### Exercise details
Each line below should be repeated exactly as written, with no pictures carried over.

### Recorded information

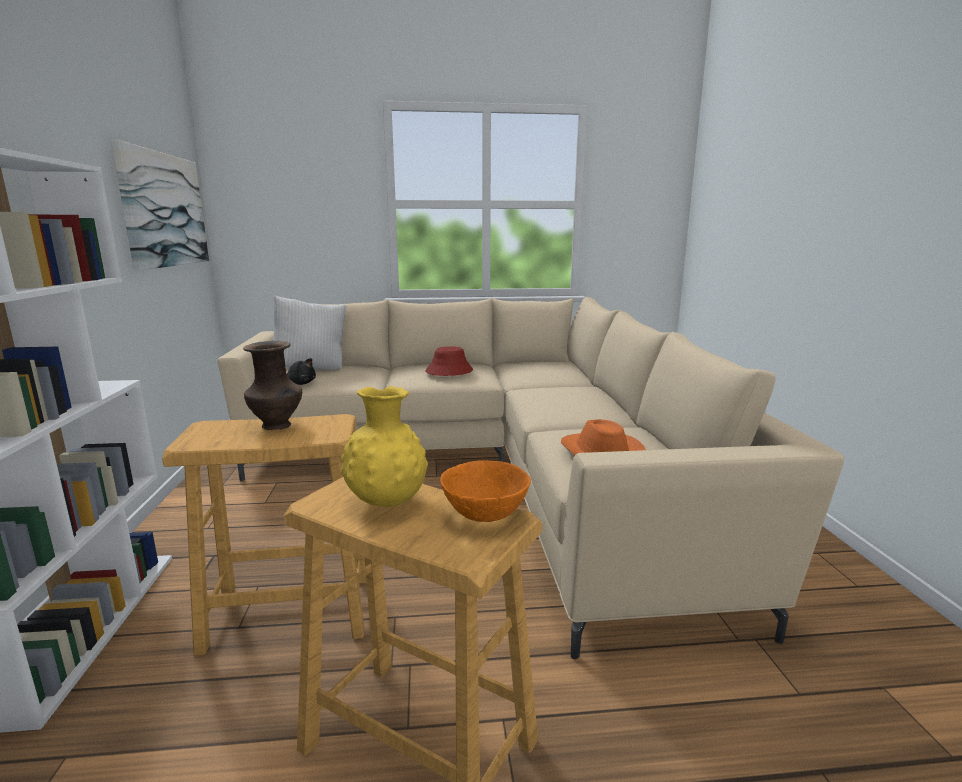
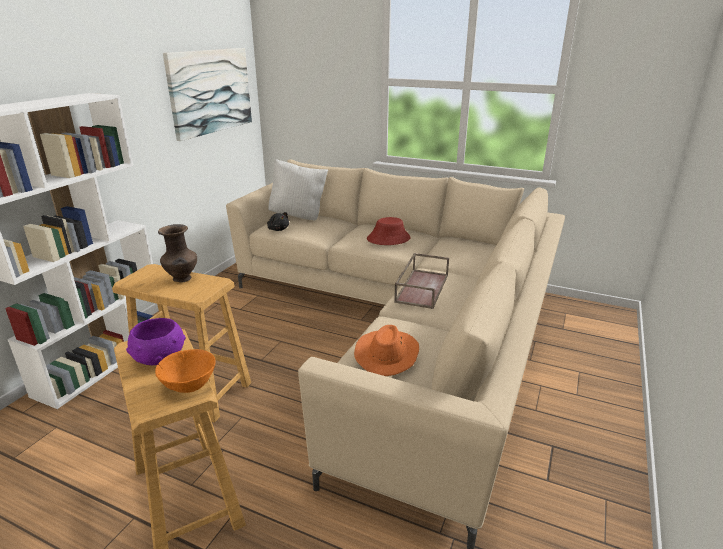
camera: 30 degrees right, 10 degrees up
yellow vase [341,386,428,507] -> purple bowl [126,318,186,365]
none -> brown tray [394,253,449,309]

### Response
camera: 30 degrees right, 10 degrees up
yellow vase [341,386,428,507] -> purple bowl [126,318,186,365]
none -> brown tray [394,253,449,309]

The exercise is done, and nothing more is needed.